Reiter described his method in the February 2005 Chaos, Solitons, and Fractals. (To see animations of such snowflake growth, go to http://ww2.lafayette.edu/~reiterc/mvp/sfn/). The new approach has fared extraordinarily well at replicating the look of some types of snowflakes, Griffeath says.
Building on Reiter’s innovation, Griffeath and Gravner have now used yet another variation on cellular automata, known as a coupled-lattice map, to model snowflakes. The approach avoids the breakdowns that plague models based on partial differential equations, Griffeath says.
The latest algorithm uses more-complex rules for choosing when to add ice to the crystal than the prior automaton models did. Consequently, it simulates an array of physical processes affecting ice crystals, not just the water vapor diffusion that Reiter included.
Before deciding whether the water vapor at a location should add another morsel of ice to the expanding flake, the algorithm deduces from the pattern on the grid, for example, whether a location on the ice crystal’s edge sits in a pit, on a protrusion, or at a straight boundary. In doing so, it incorporates the delicate balance observed in real snowflakes between growth processes that create branches and processes that preserve the expanding crystal’s smooth edges.
“It’s the tension or battle between those two forces that makes for all [the variety in flake] morphology,” Griffeath says.
Among other realistic touches, the new algorithm includes a process for tracking reversible conversions between ice and vapor, which take place in the evolution of bona fide snowflakes.
To overcome the gaps in knowledge about snowflake formation, the model includes seven adjustable settings that enable the researchers to control the rates and thresholds in their simulated processes. One setting introduces a little randomness into crystal growth, causing flakes to be slightly imperfect—as real ones are. Information on the snowflake simulations by Griffeath and Gravner, including software for the model and animations that show it in action, are available at http://psoup.math.wisc.edu/Snowfakes.htm.
The new model’s inventors had previously simulated the growth of idealized crystals of an unspecified material. When they began working on snow, they turned to Libbrecht to learn about aspects of ice-crystal physics specific for the natural flakes.

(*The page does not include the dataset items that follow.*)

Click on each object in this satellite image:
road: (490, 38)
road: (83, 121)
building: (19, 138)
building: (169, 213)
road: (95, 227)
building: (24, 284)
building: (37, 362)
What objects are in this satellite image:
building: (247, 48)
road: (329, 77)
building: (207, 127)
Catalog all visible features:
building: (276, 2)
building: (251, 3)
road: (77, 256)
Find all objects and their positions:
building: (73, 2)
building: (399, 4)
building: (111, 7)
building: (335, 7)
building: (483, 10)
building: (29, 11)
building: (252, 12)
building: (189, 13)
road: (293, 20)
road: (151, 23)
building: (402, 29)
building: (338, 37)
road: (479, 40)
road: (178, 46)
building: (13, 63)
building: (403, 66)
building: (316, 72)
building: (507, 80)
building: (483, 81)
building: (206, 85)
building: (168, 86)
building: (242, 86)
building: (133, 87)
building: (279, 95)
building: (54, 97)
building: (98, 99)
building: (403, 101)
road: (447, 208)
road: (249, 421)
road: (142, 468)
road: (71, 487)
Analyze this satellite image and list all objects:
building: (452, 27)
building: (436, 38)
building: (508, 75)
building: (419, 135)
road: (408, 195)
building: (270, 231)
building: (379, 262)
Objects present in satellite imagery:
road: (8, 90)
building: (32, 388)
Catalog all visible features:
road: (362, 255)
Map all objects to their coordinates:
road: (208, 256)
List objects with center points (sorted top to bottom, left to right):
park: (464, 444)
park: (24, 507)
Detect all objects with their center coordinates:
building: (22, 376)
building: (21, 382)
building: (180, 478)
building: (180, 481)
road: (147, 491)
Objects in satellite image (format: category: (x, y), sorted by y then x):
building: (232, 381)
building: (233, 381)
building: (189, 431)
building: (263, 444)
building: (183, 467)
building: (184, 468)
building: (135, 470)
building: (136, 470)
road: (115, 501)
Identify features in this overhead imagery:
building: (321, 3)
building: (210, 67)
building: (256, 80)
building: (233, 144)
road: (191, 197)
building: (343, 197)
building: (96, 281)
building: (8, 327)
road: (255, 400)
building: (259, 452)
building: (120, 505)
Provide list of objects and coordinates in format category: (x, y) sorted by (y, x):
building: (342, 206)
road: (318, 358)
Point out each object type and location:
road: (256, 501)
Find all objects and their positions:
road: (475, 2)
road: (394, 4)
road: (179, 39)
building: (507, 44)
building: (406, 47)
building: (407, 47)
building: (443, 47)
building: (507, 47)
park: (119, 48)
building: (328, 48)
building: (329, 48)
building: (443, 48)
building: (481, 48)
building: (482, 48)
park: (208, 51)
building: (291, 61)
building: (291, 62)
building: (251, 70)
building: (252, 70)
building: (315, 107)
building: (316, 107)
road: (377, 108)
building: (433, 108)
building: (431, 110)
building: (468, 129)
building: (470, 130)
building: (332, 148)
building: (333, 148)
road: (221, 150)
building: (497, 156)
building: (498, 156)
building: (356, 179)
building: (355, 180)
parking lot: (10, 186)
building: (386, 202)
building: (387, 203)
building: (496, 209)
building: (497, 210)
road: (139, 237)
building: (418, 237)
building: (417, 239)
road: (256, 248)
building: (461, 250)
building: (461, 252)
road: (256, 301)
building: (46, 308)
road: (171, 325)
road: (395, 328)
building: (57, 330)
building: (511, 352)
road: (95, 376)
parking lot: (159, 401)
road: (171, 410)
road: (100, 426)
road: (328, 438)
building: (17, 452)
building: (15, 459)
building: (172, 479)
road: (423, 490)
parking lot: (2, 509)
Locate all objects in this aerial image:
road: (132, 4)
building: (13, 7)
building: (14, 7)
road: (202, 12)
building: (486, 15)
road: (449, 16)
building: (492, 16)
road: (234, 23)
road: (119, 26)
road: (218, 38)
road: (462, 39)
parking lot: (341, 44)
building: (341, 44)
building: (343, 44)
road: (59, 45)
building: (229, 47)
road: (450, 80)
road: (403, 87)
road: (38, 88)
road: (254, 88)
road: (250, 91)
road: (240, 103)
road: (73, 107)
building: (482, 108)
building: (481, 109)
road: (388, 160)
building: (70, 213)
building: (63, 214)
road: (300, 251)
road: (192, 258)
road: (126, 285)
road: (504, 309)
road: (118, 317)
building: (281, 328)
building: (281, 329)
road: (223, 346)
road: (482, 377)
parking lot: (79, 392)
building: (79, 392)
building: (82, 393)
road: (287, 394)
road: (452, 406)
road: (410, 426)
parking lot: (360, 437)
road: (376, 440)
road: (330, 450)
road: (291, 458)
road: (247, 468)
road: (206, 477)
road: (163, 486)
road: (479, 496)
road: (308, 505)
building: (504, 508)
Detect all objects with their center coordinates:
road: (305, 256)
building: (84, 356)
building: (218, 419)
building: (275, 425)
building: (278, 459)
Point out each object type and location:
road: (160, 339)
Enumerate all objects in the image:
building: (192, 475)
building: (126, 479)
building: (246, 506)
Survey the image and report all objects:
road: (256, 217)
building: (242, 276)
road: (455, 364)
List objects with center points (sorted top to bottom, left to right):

“These guys are making some real headway,” Libbrecht says. “They get things that look remarkably like real snowflakes.”
The most striking signs of that authenticity, Griffeath says, show up in comparisons between intermediate stages of simulated snowflake growth and of lab-grown crystals filmed by Libbrecht and others. The similarity suggests that the simulations replicate not just the ultimate appearances of the snowflakes but also the processes that yield those final shapes.
The model represents snowflakes as two-dimensional objects. The next frontier for the model is the third dimension, Griffeath says.
Reiter has already expanded his snowflake model into three dimensions. The 3-D simulations produce snow-crystal forms like those observed in nature, including some that hadn’t turned up in the two-dimensional models, report Reiter and Chen Ning of Shenyang Jianzhu University in China in an upcoming Computers and Graphics.
Among the newly produced forms are bars with no branches or other elaborations. However, when the scientists tried to make the model yet truer to the physics of ice crystallization, the simulations generated patterns that didn’t grow, but rather oscillated between two forms.
In preliminary versions of their 3-D model, Griffeath and Gravner also report seeing elongated shapes without branches. The team is still working to produce images of branched snowflakes, and Griffeath says that initial results look promising.
The 2-D model “turned out better than we could possibly have hoped for,” he says. Given that the 3-D snowflake model is “closer to the physics,” Griffeath adds, it should “do even better at showing how these things grow.”